Il nous les tend, scrutant nos visages en attendant une réaction.
Sur les photos un jeune homme pose le regard fier devant une bâtisse en bois au bras d'une jeune femme. Une photo de mariage.
"Moi...25ans... le temps est passé trop vite."
Mimant un oiseau qui s'envole avant qu'on ait pu le retenir, il le balaye d'un geste de la main, se détourne, dissimule une larme.
Devant les photos jaunies d'un passé qu'il tente de rappeler en le racontant à qui le veut bien, Murat a du mal à cacher son émotion.
Le petit dernier de ces 6 enfants est debout derrière lui, silencieux, grave. Il sait qu'il est le dernier qui pourrait reprendre l'affaire familiale. Peut-être que comme ses frères et soeurs il aimerait aller étudier en ville, mais il reste. Par loyauté pour se vieux père ou se village qui se vide et qui finira, un jour, par disparaître.
Encore une rencontre qui me bouleverse, me renvoie mes propres peurs au visage comme une poignée de sable dans les yeux.

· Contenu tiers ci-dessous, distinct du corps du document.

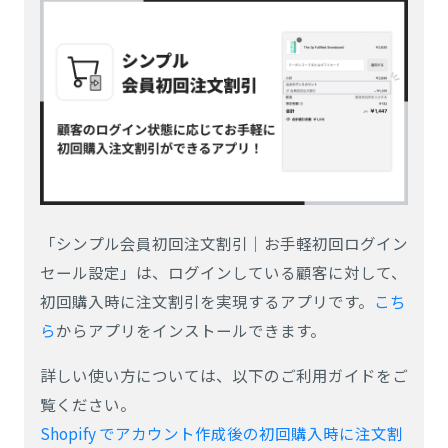
「シンプル会員初回注文割引｜お手軽初回ログイン
セール設定」は、ログインしている顧客に対して、
初回購入時に注文割引を実現するアプリです。
こち
ら
からアプリをインストールできます。
詳しい使い方については、以下のご利用ガイドをご
覧ください。
Shopify でアカウント作成後の初回購入時に注文割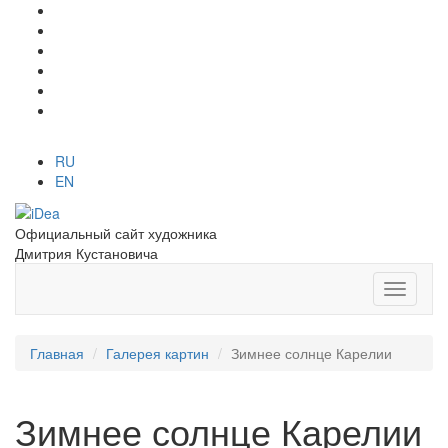
RU
EN
Официальный сайт художника
Дмитрия Кустановича
Главная
Галерея картин
Зимнее солнце Карелии
Зимнее солнце Карелии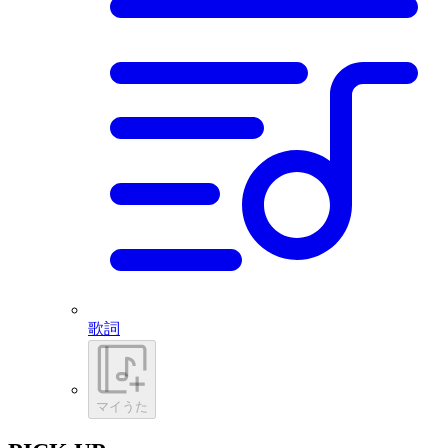
歌詞
マイうた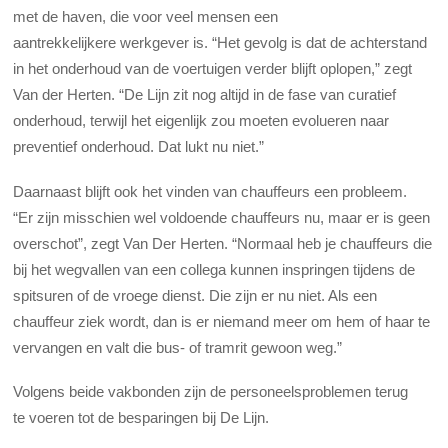
met de haven, die voor veel mensen een
aantrekkelijkere werkgever is. “Het gevolg is dat de achterstand
in het onderhoud van de voertuigen verder blijft oplopen,” zegt
Van der Herten. “De Lijn zit nog altijd in de fase van curatief
onderhoud, terwijl het eigenlijk zou moeten evolueren naar
preventief onderhoud. Dat lukt nu niet.”
Daarnaast blijft ook het vinden van chauffeurs een probleem.
“Er zijn misschien wel voldoende chauffeurs nu, maar er is geen
overschot”, zegt Van Der Herten. “Normaal heb je chauffeurs die
bij het wegvallen van een collega kunnen inspringen tijdens de
spitsuren of de vroege dienst. Die zijn er nu niet. Als een
chauffeur ziek wordt, dan is er niemand meer om hem of haar te
vervangen en valt die bus- of tramrit gewoon weg.”
Volgens beide vakbonden zijn de personeelsproblemen terug
te voeren tot de besparingen bij De Lijn.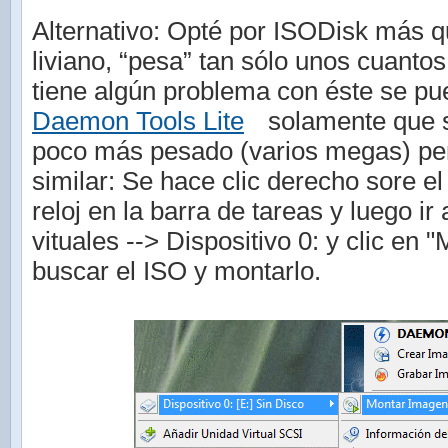
Alternativo: Opté por ISODisk más 
liviano, “pesa” tan sólo unos cuantos
tiene algún problema con éste se p
Daemon Tools Lite
solamente que s
poco más pesado (varios megas) pe
similar: Se hace clic derecho sore el
reloj en la barra de tareas y luego ir
vituales --> Dispositivo 0: y clic en 
buscar el ISO y montarlo.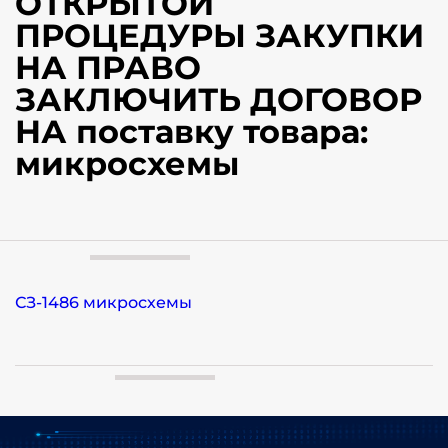
ОТКРЫТОЙ
ПРОЦЕДУРЫ ЗАКУПКИ
НА ПРАВО
ЗАКЛЮЧИТЬ ДОГОВОР
НА поставку товара:
микросхемы
СЗ-1486 микросхемы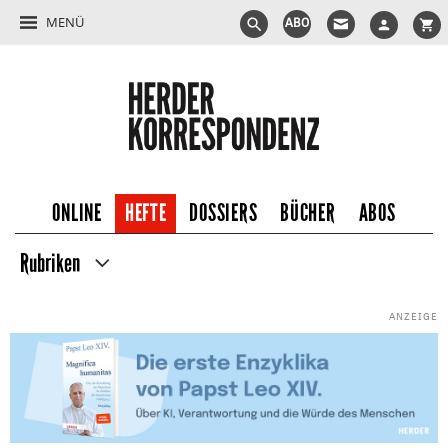
MENÜ
ABO
ONLINE
HEFTE
DOSSIERS
BÜCHER
ABOS
Rubriken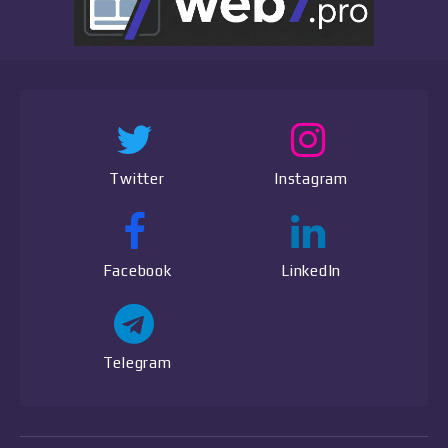
Twitter
Instagram
Facebook
LinkedIn
Telegram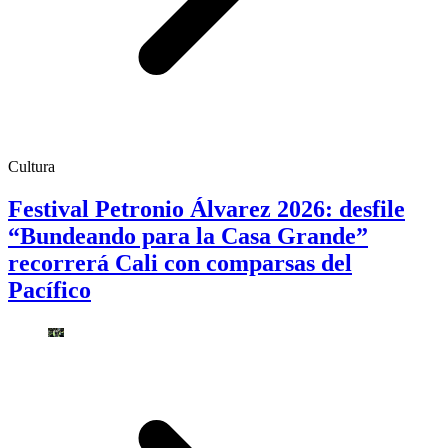
Cultura
Festival Petronio Álvarez 2026: desfile
“Bundeando para la Casa Grande”
recorrerá Cali con comparsas del
Pacífico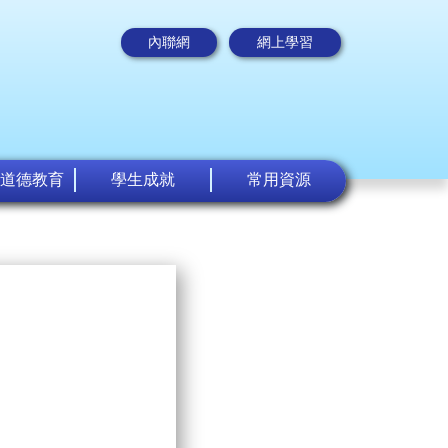
內聯網
網上學習
道德教育
學生成就
常用資源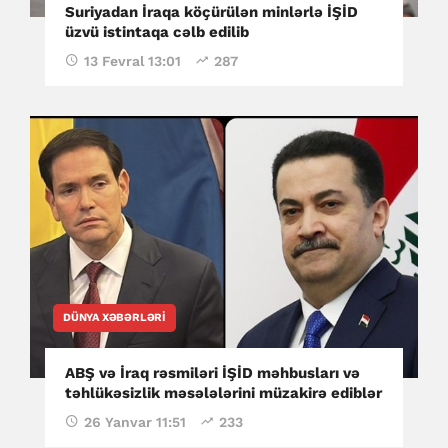
Suriyadan İraqa köçürülən minlərlə İŞİD
üzvü istintaqa cəlb edilib
13 Fevral 13:01
287
DÜNYA XƏBƏRLƏRI
ABŞ və İraq rəsmiləri İŞİD məhbusları və
təhlükəsizlik məsələlərini müzakirə ediblər
26 Yanvar 11:51
233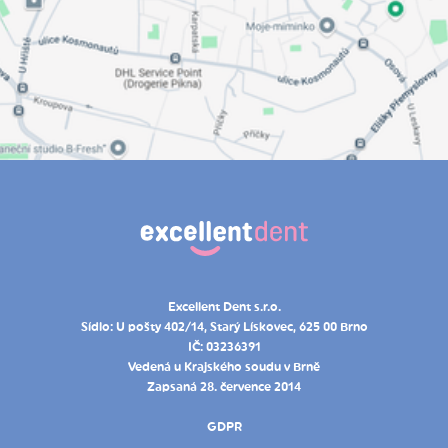
Excellent Dent s.r.o.
Sídlo: U pošty 402/14, Starý Lískovec, 625 00 Brno
IČ: 03236391
Vedená u Krajského soudu v Brně
Zapsaná 28. července 2014
GDPR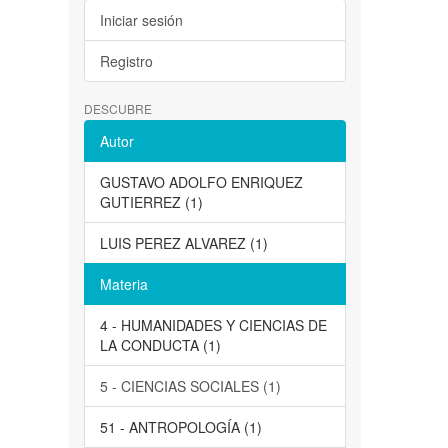
Iniciar sesión
Registro
DESCUBRE
Autor
GUSTAVO ADOLFO ENRIQUEZ
GUTIERREZ (1)
LUIS PEREZ ALVAREZ (1)
Materia
4 - HUMANIDADES Y CIENCIAS DE
LA CONDUCTA (1)
5 - CIENCIAS SOCIALES (1)
51 - ANTROPOLOGÍA (1)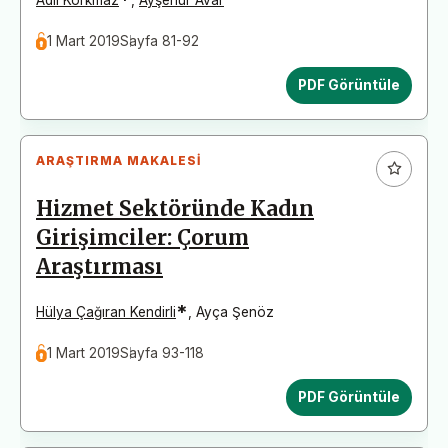
1 Mart 2019
Sayfa 81-92
PDF Görüntüle
ARAŞTIRMA MAKALESI
Hizmet Sektöründe Kadın
Girişimciler: Çorum
Araştırması
*
Hülya Çağıran Kendirli
,
Ayça Şenöz
1 Mart 2019
Sayfa 93-118
PDF Görüntüle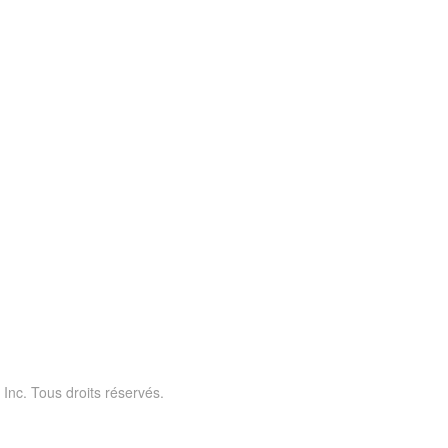
 Inc. Tous droits réservés.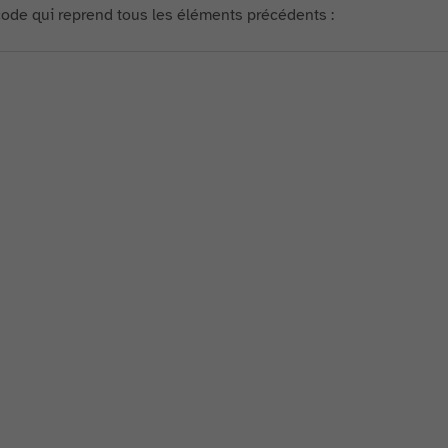
 code qui reprend tous les éléments précédents :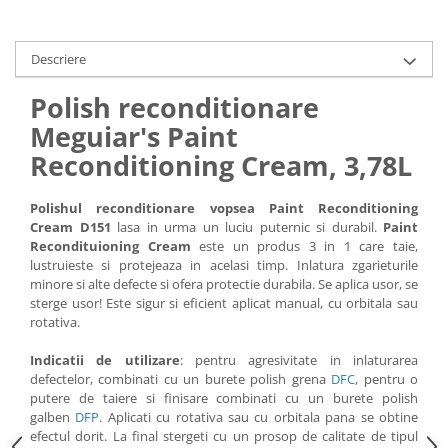
Descriere
Polish reconditionare
Meguiar's Paint
Reconditioning Cream, 3,78L
Polishul reconditionare vopsea Paint Reconditioning
Cream D151
lasa in urma un luciu puternic si durabil.
Paint
Recondituioning Cream
este un produs 3 in 1 care taie,
lustruieste si protejeaza in acelasi timp. Inlatura zgarieturile
minore si alte defecte si ofera protectie durabila. Se aplica usor, se
sterge usor! Este sigur si eficient aplicat manual, cu orbitala sau
rotativa.
Indicatii de utilizare
: pentru agresivitate in inlaturarea
defectelor, combinati cu un burete polish grena
DFC
, pentru o
putere de taiere si finisare combinati cu un burete polish
galben
DFP
. Aplicati cu rotativa sau cu orbitala pana se obtine
efectul dorit. La final stergeti cu un prosop de calitate de tipul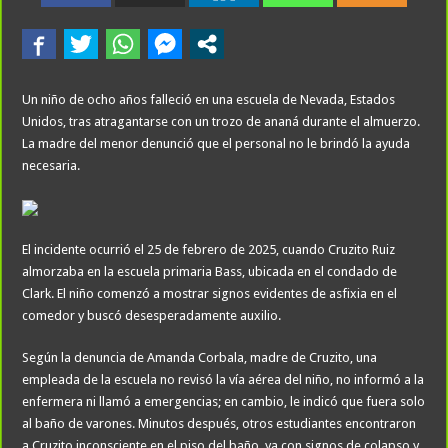
Un niño de ocho años falleció en una escuela de Nevada, Estados
Unidos, tras atragantarse con un trozo de ananá durante el almuerzo.
La madre del menor denunció que el personal no le brindó la ayuda
necesaria.
El incidente ocurrió el 25 de febrero de 2025, cuando Cruzito Ruiz
almorzaba en la escuela primaria Bass, ubicada en el condado de
Clark. El niño comenzó a mostrar signos evidentes de asfixia en el
comedor y buscó desesperadamente auxilio.
Según la denuncia de Amanda Corbala, madre de Cruzito, una
empleada de la escuela no revisó la vía aérea del niño, no informó a la
enfermera ni llamó a emergencias; en cambio, le indicó que fuera solo
al baño de varones. Minutos después, otros estudiantes encontraron
a Cruzito inconsciente en el piso del baño, ya con signos de colapso y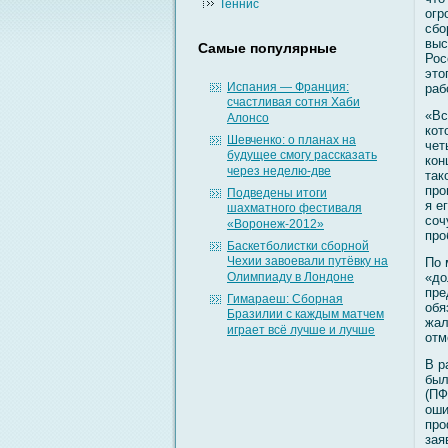
Теннис
огр
сбο
выс
Самые популярные
Рос
это
Испания — Франция:
раб
счастливая сотня Хаби
«Вс
Алонсо
кот
Шевченко: о планах на
чет
будущее смогу рассказать
кон
через неделю-две
так
про
Подведены итоги
я е
шахматного фестиваля
сοч
«Воронеж-2012»
про
Баскетболистки сборной
Чехии завоевали путёвку на
По 
Олимпиаду в Лондоне
«до
пре
Гимараеш: Сборная
обя
Бразилии с каждым матчем
жал
играет всё лучше и лучше
отм
В р
был
(ПФ
оши
про
зая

Je m'imagine à la place de ce vieil homme une photo jaunie de mon voyage dans les mains : "Moi...21ans...le temps est passé trop vite"
La mort ou la vieillesse ne fait pas peur, ce qui fait peur c'est l'oubli.
Mon village qui se vide c'est ce voyage et ses rencontres, je ne veux pas les oublier, je ne veux pas voir jaunir ces photos que sont mes souvenirs. La leçon du jour est cinglante: nous ne sommes pas éternels.
Déjà nous quittons Murat et son oiseau du temps, le mien est encore sur mon épaule et j'apprends à apprécier le poids de sa présence.